» Reading passage:
Complaints, comments, criticisms and compliments can be sent to  [email protected]

Just how much should Liberals stand for?

April 5, 2013 by Peter Lowry

The federal New Democrats are still trying to hide their socialist roots. They will debate the question of deleting any reference to their socialist origins from their history again at their meeting this year. Thinking of this lead us to a re-examination of what Liberal.ca had to say about the principles of Liberals. It is a pleasure to report that we have some.

In a section of the Liberal web site, entitled What we stand for, there is a list of stands that reads like something written by committee. It seems that we not only stand for opportunity but for equality of opportunity. That is as close as the current crop of Liberals get to admitting they are a party that once cared about individual rights.

This list features a stand in favour of fiscal responsibility. The Tories must have accused us of irresponsibility again. This must also be why we only stand for affordable access to post-secondary education. If we really worried about individual rights, we would ensure access to post-secondary education for all.

It must also be why we add the word ‘sustainable’ to universal public health care. God forbid that Liberals should look like spendthrifts over healthcare.

» Problem details:
Reproduce everything in the post on Liberal principles from "In a section" down to "education for all.". The data that follow are not required here.

» Rendered images with their source text:
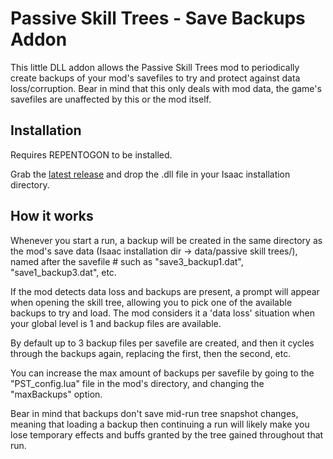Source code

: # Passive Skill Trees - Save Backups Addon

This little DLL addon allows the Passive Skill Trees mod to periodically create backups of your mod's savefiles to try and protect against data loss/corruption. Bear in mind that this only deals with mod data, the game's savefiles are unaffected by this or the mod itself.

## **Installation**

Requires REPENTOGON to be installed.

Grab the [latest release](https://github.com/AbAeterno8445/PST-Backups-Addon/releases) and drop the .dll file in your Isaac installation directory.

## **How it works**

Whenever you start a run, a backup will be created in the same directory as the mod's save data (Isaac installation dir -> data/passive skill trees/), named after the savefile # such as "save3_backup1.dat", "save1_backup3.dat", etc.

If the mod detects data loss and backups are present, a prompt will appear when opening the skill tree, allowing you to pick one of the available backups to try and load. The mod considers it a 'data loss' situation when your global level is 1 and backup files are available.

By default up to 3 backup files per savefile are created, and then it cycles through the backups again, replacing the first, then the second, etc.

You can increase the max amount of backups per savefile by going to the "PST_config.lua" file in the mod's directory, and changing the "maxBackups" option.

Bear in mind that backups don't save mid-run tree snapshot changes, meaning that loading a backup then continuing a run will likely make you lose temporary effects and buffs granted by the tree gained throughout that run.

» Your solution:
In a section of the Liberal web site, entitled What we stand for, there is a list of stands that reads like something written by committee. It seems that we not only stand for opportunity but for equality of opportunity. That is as close as the current crop of Liberals get to admitting they are a party that once cared about individual rights.

This list features a stand in favour of fiscal responsibility. The Tories must have accused us of irresponsibility again. This must also be why we only stand for affordable access to post-secondary education. If we really worried about individual rights, we would ensure access to post-secondary education for all.